Opinion

Where is Thom Hartmann? | OPINION

After being away from Lake Stevens for a few weeks I tuned I tuned my radio to AM 1090 to pick up Thom Hartmann, a favorite talk show host. Alas, no Hartmann, just sports babble. I checked the frequency. Yup, it was 1090. Where had Hartmann gone?

So I checked the web. Not only was Hartmann gone from Seattle’s KPTK Radio 1090 but from Portland’s radio KPOJ and also WTDY of Madison Wisconsin and he also turned up missing in San Francisco and Bangor, Maine. It seems that progressive radio is being selectively shut down in areas where the last election tipped strongly toward Democratic candidates.  Might these changes be due to random broadcast economics or could something else be at work?

So I did some checking. In each case, the stations involved were controlled by Clear Channel and its subsidiaries — the ones that feature Rush Limbaugh, Bill O’Reilly, Sean Hannity and Glenn Beck. The Clear Channel name refers to Class-A ratings which means they enjoy maximum freedom from interference from other stations and nighttime atmospheric issues. Another characteristic is that Clear Channel invented Fox News.

This level of media control sounds so ... Italian!  In Italy, four-time prime minister Silvio Berlusconi owns half of Italy’s TV channels, most local stations, the biggest advertising and publicity agency, Italy’s top publishing house, the nation’s most popular news magazine, major newspapers, banks, insurance, cinema, video distribution and Italy’s best soccer club, AC Milan. With that clout, it wasn’t difficult for Berlusconi to promote himself into high office. He recently hinted that he might be aiming for a fifth election as Prime Minister.

With time and practice, Mitt Romney might do the same. His investment firm, Bain Capital owns Clear Channel and its subsidiary, CBS. Total holdings include 1,200 radio stations that dominate American markets from sea to shining sea.  Clear Channel owns four stations in the greater Seattle area, including KPTK 1090 where Hartmann once held the 1:00 to 3:00 slot.

The fact that Boston-based Thomas Lee Partners Inc., also holds an interest in Clear Channel weakens my argument. That firm has a record of large contributions to Democratic candidates including Obama. Nevertheless, the patterned erosion of progressive radio can’t help but raise suspicions in conspiracy-theory nuts like me.
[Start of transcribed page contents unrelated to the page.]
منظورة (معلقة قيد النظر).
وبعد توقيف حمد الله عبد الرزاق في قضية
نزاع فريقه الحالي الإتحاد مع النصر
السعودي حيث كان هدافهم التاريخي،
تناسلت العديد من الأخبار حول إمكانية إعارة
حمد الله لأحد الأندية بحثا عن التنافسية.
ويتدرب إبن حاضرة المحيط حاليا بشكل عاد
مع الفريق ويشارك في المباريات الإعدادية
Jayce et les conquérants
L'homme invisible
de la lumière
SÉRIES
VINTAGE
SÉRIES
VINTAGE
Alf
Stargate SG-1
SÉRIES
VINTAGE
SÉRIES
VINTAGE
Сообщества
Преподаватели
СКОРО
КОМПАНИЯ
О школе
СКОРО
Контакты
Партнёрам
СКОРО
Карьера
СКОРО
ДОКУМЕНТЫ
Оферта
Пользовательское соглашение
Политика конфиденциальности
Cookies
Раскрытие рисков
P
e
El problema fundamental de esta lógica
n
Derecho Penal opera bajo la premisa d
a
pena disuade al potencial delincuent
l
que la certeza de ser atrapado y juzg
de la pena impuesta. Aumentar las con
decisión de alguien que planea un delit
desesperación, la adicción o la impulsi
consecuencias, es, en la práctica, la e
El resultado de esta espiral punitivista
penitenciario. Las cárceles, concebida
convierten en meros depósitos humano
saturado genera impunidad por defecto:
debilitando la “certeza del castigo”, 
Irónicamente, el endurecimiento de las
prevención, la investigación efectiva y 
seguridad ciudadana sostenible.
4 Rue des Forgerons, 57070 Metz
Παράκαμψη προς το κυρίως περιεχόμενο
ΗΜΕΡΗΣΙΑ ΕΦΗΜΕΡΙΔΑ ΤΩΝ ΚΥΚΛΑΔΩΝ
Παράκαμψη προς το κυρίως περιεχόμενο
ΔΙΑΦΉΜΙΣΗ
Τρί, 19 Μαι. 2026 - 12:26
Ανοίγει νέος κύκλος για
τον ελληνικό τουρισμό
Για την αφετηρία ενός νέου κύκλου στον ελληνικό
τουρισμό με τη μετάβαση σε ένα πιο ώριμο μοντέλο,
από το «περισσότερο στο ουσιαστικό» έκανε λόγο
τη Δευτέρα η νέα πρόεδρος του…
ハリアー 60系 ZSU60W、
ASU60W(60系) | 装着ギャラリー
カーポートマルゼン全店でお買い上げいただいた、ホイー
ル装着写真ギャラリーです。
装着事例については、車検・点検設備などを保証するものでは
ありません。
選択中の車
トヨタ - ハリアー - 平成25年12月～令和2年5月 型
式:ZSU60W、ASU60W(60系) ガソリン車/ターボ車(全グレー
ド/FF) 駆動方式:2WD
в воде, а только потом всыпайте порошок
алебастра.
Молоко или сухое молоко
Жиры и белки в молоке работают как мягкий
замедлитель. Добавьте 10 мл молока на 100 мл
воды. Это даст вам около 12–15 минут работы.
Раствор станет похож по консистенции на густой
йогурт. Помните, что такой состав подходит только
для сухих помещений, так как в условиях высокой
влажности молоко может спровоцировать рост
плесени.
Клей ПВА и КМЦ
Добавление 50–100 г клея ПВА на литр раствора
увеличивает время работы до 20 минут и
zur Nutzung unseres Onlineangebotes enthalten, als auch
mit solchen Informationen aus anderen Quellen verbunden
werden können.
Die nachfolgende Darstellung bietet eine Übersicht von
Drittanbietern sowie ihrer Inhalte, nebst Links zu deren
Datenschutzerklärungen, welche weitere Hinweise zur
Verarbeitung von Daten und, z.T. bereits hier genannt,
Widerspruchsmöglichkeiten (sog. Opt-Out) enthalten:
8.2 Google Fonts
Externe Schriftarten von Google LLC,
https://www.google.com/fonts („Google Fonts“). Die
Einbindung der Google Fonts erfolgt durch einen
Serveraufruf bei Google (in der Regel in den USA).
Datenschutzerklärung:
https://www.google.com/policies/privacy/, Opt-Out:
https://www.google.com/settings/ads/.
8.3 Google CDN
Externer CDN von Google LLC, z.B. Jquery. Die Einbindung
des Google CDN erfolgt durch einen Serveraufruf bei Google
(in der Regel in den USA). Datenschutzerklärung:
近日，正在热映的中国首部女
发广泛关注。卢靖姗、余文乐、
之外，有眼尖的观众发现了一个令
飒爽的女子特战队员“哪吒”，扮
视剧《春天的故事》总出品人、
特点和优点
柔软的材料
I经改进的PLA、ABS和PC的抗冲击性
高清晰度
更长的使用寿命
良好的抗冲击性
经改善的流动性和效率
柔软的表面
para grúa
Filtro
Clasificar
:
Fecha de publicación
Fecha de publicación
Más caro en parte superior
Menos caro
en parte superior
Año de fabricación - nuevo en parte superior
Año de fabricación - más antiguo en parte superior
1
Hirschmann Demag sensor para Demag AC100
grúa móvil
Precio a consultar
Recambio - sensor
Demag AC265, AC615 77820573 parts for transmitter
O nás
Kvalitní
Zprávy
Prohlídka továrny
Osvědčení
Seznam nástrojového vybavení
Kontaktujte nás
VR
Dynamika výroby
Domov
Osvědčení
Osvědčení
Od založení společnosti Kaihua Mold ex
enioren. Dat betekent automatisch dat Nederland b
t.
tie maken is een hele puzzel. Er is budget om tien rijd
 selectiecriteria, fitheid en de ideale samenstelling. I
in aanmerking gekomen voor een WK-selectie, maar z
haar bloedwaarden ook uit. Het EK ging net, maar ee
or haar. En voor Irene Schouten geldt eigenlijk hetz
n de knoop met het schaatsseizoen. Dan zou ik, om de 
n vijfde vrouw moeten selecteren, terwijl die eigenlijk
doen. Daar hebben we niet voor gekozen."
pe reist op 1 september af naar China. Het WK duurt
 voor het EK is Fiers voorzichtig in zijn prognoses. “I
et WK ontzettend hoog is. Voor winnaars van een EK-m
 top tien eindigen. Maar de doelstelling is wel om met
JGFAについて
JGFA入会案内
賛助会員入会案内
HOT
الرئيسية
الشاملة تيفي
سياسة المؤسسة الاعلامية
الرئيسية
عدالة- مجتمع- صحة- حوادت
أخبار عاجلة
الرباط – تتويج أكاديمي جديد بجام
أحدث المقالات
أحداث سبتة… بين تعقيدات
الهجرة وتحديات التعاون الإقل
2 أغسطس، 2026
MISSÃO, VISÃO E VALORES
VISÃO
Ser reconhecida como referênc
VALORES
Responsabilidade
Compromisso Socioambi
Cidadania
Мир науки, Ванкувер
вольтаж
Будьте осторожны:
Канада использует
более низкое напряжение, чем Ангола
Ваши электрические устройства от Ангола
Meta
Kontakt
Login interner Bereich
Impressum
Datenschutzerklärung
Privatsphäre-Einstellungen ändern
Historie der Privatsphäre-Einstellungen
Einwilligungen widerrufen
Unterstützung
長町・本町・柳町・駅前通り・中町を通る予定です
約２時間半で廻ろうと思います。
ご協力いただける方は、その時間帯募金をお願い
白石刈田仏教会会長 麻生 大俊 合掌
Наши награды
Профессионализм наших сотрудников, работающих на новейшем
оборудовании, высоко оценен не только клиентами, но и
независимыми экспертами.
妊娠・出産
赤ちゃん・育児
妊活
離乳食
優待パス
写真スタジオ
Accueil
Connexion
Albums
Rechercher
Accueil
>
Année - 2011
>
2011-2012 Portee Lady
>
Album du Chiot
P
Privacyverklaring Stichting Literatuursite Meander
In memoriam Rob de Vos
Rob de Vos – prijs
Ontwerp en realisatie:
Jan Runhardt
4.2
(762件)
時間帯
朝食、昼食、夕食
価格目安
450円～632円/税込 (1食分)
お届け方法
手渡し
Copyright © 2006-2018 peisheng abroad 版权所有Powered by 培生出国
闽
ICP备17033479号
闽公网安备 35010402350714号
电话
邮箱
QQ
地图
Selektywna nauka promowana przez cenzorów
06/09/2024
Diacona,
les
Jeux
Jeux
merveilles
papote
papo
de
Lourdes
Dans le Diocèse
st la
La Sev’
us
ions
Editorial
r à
There was a time when government thought that owning two stations or newspapers in a single market was unhealthy. Such limitations were relaxed in the 1990s rush to de-regulate, opening the door for Clear Channel to control four radio stations in Seattle. Current limitations hold a broadcast empire to less than 39 percent coverage of the nation but it doesn’t take a genius to understand that shrewd distribution can make that 39 percent a telling influence on public opinion.

I make a point of listening to conservative broadcasters to know what the Right is trying to do and how they’re trying to do it. As a lapsed Republican, I appreciate certain of their arguments. Likewise, I like to listen to progressive radio to get a sense of where leftist policies might lead — but now that’s been made unavailable to me.

For those who have never tuned in to his show, Thom Hartmann is a psychotherapist, entrepreneur, author, and philanthropist who has a global grasp on not just politics and economics, but the pushes and pulls that move society. He is an interviewer who shows unfailing courtesy to his guests, no matter how strange their beliefs. Then he leaves it to us to form opinions. Hartmann is also an ordained Coptic priest.

Given FCC laws, or the lack of them, GOP strategists are making a smart move. They lost the last election by a large enough margin to call for a revised game plan. Since voting trends ride tides of public opinion, the GOP is directing its planners to paint the party’s agenda in more friendly colors. I expect that its strategists are doing whatever it takes to mute voices that poke holes in certain conservative arguments. Silencing Hartmann would help.

The GOP’s backroom boys found Mitt Romney licking his wounds. “Sure,’ he said. ‘What can I do?” Coincidentally, Romney’s firm, Bain Capital, owned Clear Channel, the nation’s most potent radio empire. Coincidentally, that empire moved to silence progressive programming across the map.

The GOP doesn’t like to lose. They had thought they had a full quiver, leaving little to chance. They were sure that gerrymandering of voting districts, purging rolls of qualified voters, shorting Democratic districts of voting machines, losing ballots, scare tactics,  throwing millions from the Republican National Committee’s war chest at touchy local elections and, if necessary, backup from the Supreme Court, would win the day.  But they lost, big time.

What took them down was that voters believed that Obama was the better choice. It is as simple as that, a matter of what voters believed. That being the case, the GOP’s mission is to make the public believe otherwise. Thom Hartmann and friends are in the way.